And he started talking about this concept of the data just constantly washing over AI. And we're going to start having conversations with the health system entity and the patient's going to have a conversation with the medical record and say, Hey, I noticed I'm on this drug. Why am I on this drug? And it's going to respond.

And I think that vision and that expectation is somewhat a result of how we're interacting with some of these generative AI models. We're asking you questions. It's giving us responses. But in order to get to that point, you talked about four hours to get the data from here to there.

Now it's down to minutes to have those kinds of conversations. What do you think needs to happen in order for that kind of future to happen that the doctors are just having a conversation with the EHR and it's responding to them and the administrators having a conversation with the data saying, Hey, how many nurses did we deploy in that unit last night?

And it responds, Oh, 16 nurses were deployed to that unit last night. What does it take to get to that future?

That's a great question. It's a very interesting use case. I don't think it's that far away. Especially when you have different organizations that is their focus when they're applying the resources and the technology to solve those types of problems to help be more responsive to patients and help empower them to, again, manage their health a little bit better than what they may do today with the available tools that we give them.

Instead of searching randomly the internet for some question about their health, to make it more structured. Let me give you a little different spin on what we're doing at UPMC and a company that we that was formed out of UPMC by one of our cardiologists, it's called Abridge.

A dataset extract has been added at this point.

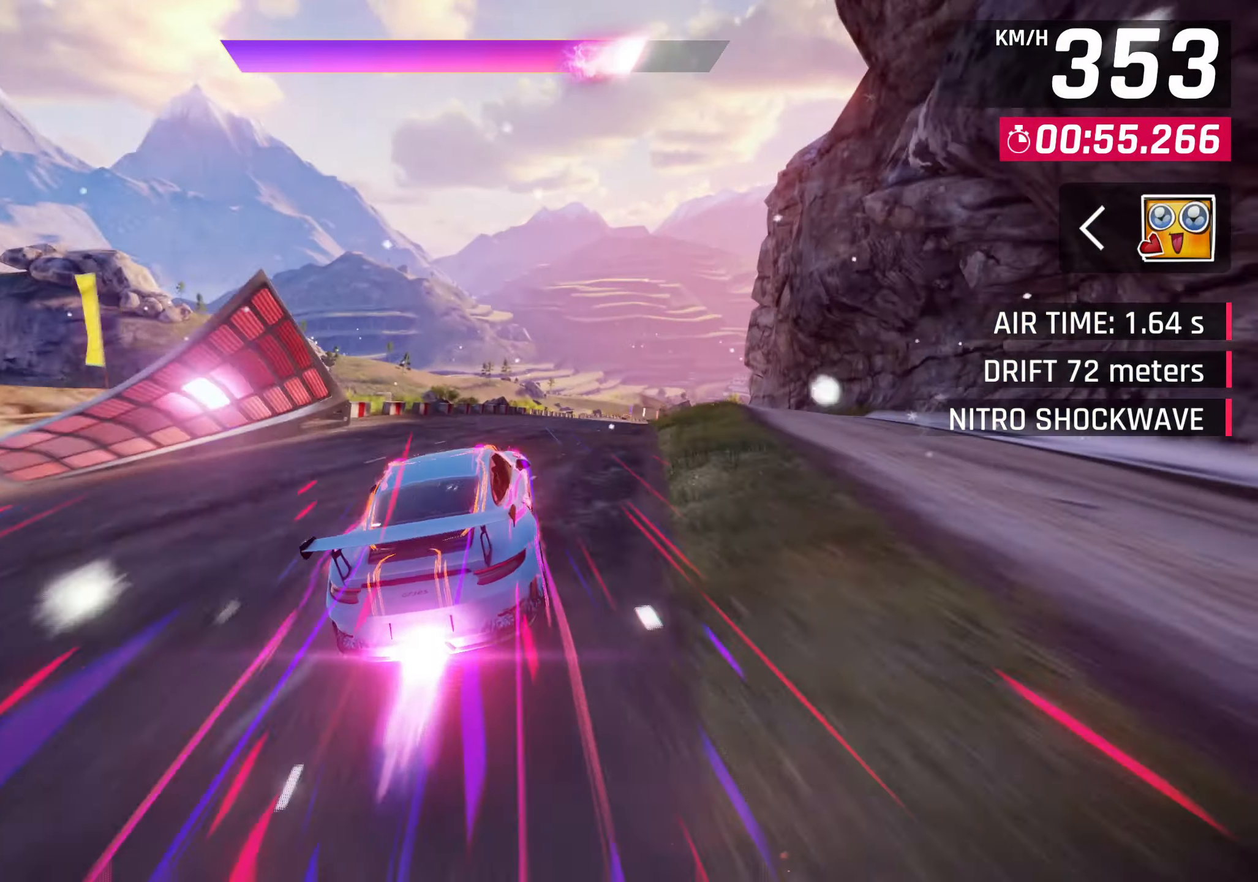
{"buttons": ["CROSS"], "left_stick": "right", "events": [[467, "CROSS", "down"]]}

It's all one word, the letter A with bridge together. And what Dr. Shiv Rao is doing is using ambient listening. To help capture the conversation, the interaction between the clinician and the patient, and create a structured note, ultimately that is ingested into the medical record, so that data being transformed through the natural language processing.

LLMs that are being built helps make physician or a clinician more efficient in that process. And that might seem very, straightforward, but it's really not when you talk about training, all the medical terminology, and then putting it in a structure that your particular electronic health record , will be able to ingest seamlessly after the review and the sign off.

When you flip that you build the right processes around that and you create what I mentioned before, you create a process that has the integrity because it's been trained and been tested and been refined and has that focus I think that's where we'll be successful. So when you turn it over and you are able to create that interaction with.

The in us as individual as a patient to your point in the use case to ask questions of our own data and be able to give a valid response back that does a couple things informs, informs the patient, instructs the patient potentially to take whatever action, a follow up appointment preventative tests, whatever, exercising whatever the instructions are.

I think that training of that data is where we'll see the value from that. But the process of doing that is what all of us in healthcare should be focused in on. And we'll be able to solve or provide many different services that we might not have been able to before without AI and generative AI, if that makes sense.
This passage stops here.